[Input data]

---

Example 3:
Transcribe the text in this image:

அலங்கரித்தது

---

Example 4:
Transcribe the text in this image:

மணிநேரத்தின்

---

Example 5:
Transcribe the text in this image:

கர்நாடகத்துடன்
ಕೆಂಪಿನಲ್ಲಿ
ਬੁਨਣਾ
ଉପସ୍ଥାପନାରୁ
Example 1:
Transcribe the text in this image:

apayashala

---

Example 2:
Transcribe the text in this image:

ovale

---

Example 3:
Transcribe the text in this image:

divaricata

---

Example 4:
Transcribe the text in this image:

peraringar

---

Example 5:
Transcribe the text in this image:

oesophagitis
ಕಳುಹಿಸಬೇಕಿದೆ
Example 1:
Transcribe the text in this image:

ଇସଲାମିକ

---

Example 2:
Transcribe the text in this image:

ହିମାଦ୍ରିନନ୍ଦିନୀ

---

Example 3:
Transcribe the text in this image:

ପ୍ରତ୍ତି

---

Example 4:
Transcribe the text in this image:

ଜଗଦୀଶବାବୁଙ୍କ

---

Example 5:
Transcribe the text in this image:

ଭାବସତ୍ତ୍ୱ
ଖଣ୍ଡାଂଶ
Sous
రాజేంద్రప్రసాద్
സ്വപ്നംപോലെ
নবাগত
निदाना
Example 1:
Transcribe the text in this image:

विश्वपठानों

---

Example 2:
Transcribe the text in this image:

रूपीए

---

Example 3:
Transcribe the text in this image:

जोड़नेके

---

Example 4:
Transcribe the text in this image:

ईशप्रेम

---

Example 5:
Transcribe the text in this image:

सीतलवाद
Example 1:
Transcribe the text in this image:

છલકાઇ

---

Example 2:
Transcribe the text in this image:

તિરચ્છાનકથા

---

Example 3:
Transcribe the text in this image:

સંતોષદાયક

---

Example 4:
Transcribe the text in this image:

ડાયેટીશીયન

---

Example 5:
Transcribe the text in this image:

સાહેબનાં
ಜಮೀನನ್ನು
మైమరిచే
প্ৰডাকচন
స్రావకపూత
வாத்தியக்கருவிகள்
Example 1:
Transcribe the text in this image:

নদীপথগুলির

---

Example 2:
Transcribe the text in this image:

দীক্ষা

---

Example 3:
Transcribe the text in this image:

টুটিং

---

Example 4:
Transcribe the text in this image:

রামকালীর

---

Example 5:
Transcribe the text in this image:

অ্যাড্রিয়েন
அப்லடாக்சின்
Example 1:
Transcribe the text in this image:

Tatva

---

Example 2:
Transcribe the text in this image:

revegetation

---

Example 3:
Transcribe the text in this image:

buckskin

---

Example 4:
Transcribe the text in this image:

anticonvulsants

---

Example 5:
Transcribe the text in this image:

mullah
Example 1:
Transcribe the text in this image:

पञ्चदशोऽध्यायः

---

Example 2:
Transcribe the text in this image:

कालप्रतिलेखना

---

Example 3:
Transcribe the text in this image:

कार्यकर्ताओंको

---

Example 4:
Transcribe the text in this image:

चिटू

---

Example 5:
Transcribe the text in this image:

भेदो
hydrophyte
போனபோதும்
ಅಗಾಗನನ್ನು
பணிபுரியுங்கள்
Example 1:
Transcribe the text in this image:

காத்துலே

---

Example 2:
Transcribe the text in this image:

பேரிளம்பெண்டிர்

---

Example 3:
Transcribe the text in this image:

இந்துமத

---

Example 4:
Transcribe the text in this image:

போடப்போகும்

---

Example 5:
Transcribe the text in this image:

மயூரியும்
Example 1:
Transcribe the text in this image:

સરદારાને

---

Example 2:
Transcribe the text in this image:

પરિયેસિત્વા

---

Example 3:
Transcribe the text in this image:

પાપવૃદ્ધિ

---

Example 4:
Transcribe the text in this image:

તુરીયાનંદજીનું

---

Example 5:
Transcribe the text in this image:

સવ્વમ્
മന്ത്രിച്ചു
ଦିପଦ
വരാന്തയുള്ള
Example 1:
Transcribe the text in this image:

[/Input data]

Would you output the entire listing exactly as written?

**Output of the exercise:**
---

Example 3:
Transcribe the text in this image:

அலங்கரித்தது

---

Example 4:
Transcribe the text in this image:

மணிநேரத்தின்

---

Example 5:
Transcribe the text in this image:

கர்நாடகத்துடன்
ಕೆಂಪಿನಲ್ಲಿ
ਬੁਨਣਾ
ଉପସ୍ଥାପନାରୁ
Example 1:
Transcribe the text in this image:

apayashala

---

Example 2:
Transcribe the text in this image:

ovale

---

Example 3:
Transcribe the text in this image:

divaricata

---

Example 4:
Transcribe the text in this image:

peraringar

---

Example 5:
Transcribe the text in this image:

oesophagitis
ಕಳುಹಿಸಬೇಕಿದೆ
Example 1:
Transcribe the text in this image:

ଇସଲାମିକ

---

Example 2:
Transcribe the text in this image:

ହିମାଦ୍ରିନନ୍ଦିନୀ

---

Example 3:
Transcribe the text in this image:

ପ୍ରତ୍ତି

---

Example 4:
Transcribe the text in this image:

ଜଗଦୀଶବାବୁଙ୍କ

---

Example 5:
Transcribe the text in this image:

ଭାବସତ୍ତ୍ୱ
ଖଣ୍ଡାଂଶ
Sous
రాజేంద్రప్రసాద్
സ്വപ്നംപോലെ
নবাগত
निदाना
Example 1:
Transcribe the text in this image:

विश्वपठानों

---

Example 2:
Transcribe the text in this image:

रूपीए

---

Example 3:
Transcribe the text in this image:

जोड़नेके

---

Example 4:
Transcribe the text in this image:

ईशप्रेम

---

Example 5:
Transcribe the text in this image:

सीतलवाद
Example 1:
Transcribe the text in this image:

છલકાઇ

---

Example 2:
Transcribe the text in this image:

તિરચ્છાનકથા

---

Example 3:
Transcribe the text in this image:

સંતોષદાયક

---

Example 4:
Transcribe the text in this image:

ડાયેટીશીયન

---

Example 5:
Transcribe the text in this image:

સાહેબનાં
ಜಮೀನನ್ನು
మైమరిచే
প্ৰডাকচন
స్రావకపూత
வாத்தியக்கருவிகள்
Example 1:
Transcribe the text in this image:

নদীপথগুলির

---

Example 2:
Transcribe the text in this image:

দীক্ষা

---

Example 3:
Transcribe the text in this image:

টুটিং

---

Example 4:
Transcribe the text in this image:

রামকালীর

---

Example 5:
Transcribe the text in this image:

অ্যাড্রিয়েন
அப்லடாக்சின்
Example 1:
Transcribe the text in this image:

Tatva

---

Example 2:
Transcribe the text in this image:

revegetation

---

Example 3:
Transcribe the text in this image:

buckskin

---

Example 4:
Transcribe the text in this image:

anticonvulsants

---

Example 5:
Transcribe the text in this image:

mullah
Example 1:
Transcribe the text in this image:

पञ्चदशोऽध्यायः

---

Example 2:
Transcribe the text in this image:

कालप्रतिलेखना

---

Example 3:
Transcribe the text in this image:

कार्यकर्ताओंको

---

Example 4:
Transcribe the text in this image:

चिटू

---

Example 5:
Transcribe the text in this image:

भेदो
hydrophyte
போனபோதும்
ಅಗಾಗನನ್ನು
பணிபுரியுங்கள்
Example 1:
Transcribe the text in this image:

காத்துலே

---

Example 2:
Transcribe the text in this image:

பேரிளம்பெண்டிர்

---

Example 3:
Transcribe the text in this image:

இந்துமத

---

Example 4:
Transcribe the text in this image:

போடப்போகும்

---

Example 5:
Transcribe the text in this image:

மயூரியும்
Example 1:
Transcribe the text in this image:

સરદારાને

---

Example 2:
Transcribe the text in this image:

પરિયેસિત્વા

---

Example 3:
Transcribe the text in this image:

પાપવૃદ્ધિ

---

Example 4:
Transcribe the text in this image:

તુરીયાનંદજીનું

---

Example 5:
Transcribe the text in this image:

સવ્વમ્
മന്ത്രിച്ചു
ଦିପଦ
വരാന്തയുള്ള
Example 1:
Transcribe the text in this image:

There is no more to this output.